In the Americas, sorghum production is determined by demand for the grain as an animal feed. World feed use of sorghum has reached 40 million metric tons annually, with the United States, Mexico, and Japan the main consumers (Food and Agriculture Organization 1988). These three countries used almost 80 percent of the world’s sorghum production in 1993. Although North American demand for sorghum grain has stabilized, in South America, where more than 1 million hectares are under sorghum cultivation, demand exceeds production by about 10 percent annually. This shortfall, predicted to increase throughout the next decade, is now mostly made up by imports from the United States. In the quest for self-sufficiency in animal feed, sorghum cultivation in South America is expanding into areas too dry for successful production of maize and into the seasonally flooded Llanos (with acid soils), where sorghum is more productive than maize.
In Asia, the area under sorghum cultivation is declining to make room for the production of fruits, vegetables, and other foods needed to supply rapidly increasing urban populations. Grain production, however, has remained essentially stable in Asia during the last decade because farmers increasingly grow improved cultivars associated with improved farming practices. This allows production to keep pace with demand, except during drought years when the demand for sorghum as human food far exceeds production.

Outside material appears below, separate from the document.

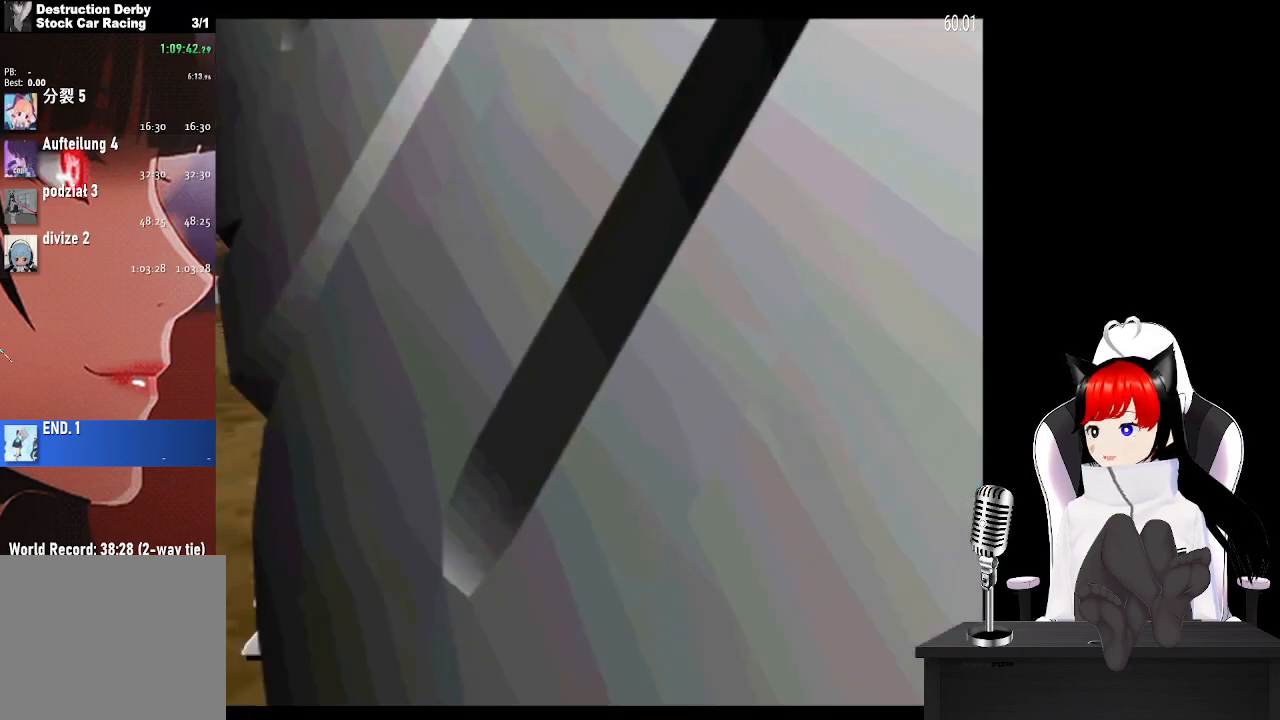
{"buttons": ["CROSS"], "left_stick": "center", "right_stick": "center", "events": []}
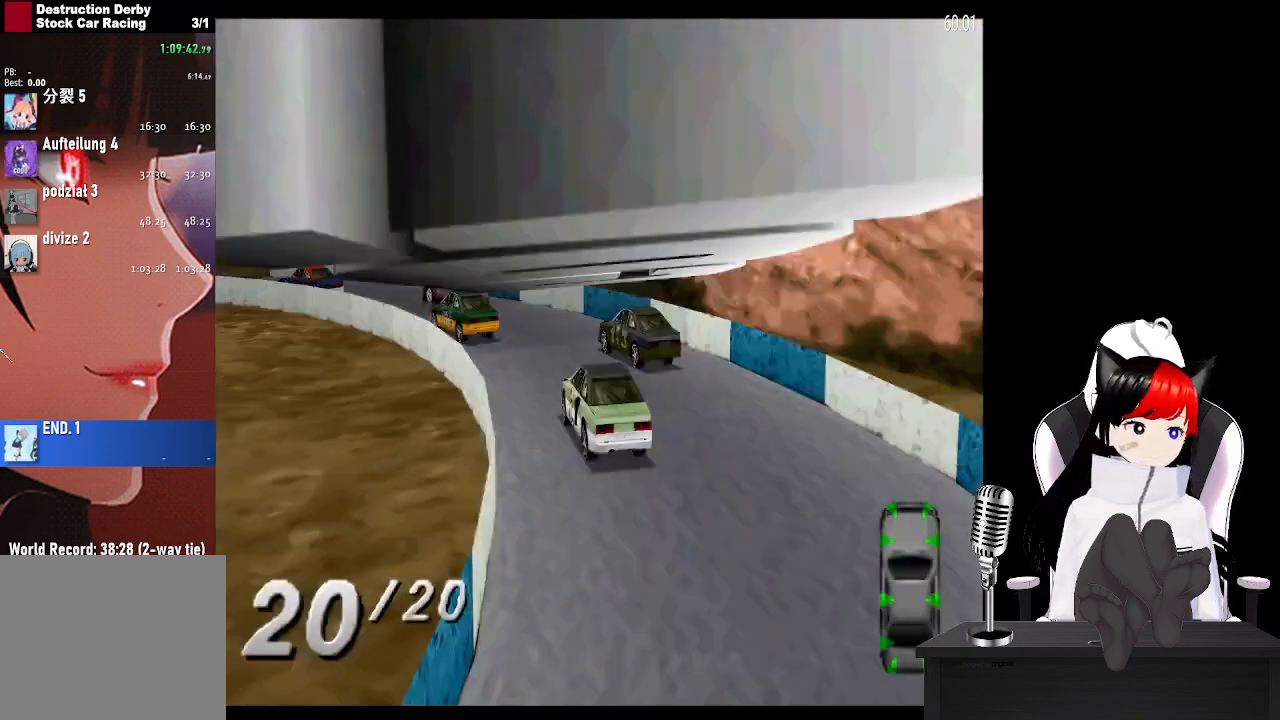
{"buttons": ["CROSS"], "left_stick": "center", "right_stick": "center", "events": []}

In several African countries, population increase exceeds annual increase in food production. The Food and Agriculture Organization of the United Nations predicted that 29 countries south of the Sahara would not be able to feed their people as the twenty-first century opened. The concomitant increase in demand for cereals will have to be met by the expansion of production into marginal agricultural land, the growing of improved cultivars, and improved farming practices. Pearl millet is the cereal of necessity in areas with between 300 and 600 mm of annual rainfall, and sorghum is the most successful cereal to grow in areas with between 600 and 900 mm of annual rainfall. Because of that, the future of sorghum as a food cereal in Africa and Asia, and as a feed grain in the Americas and Australia, seems secure.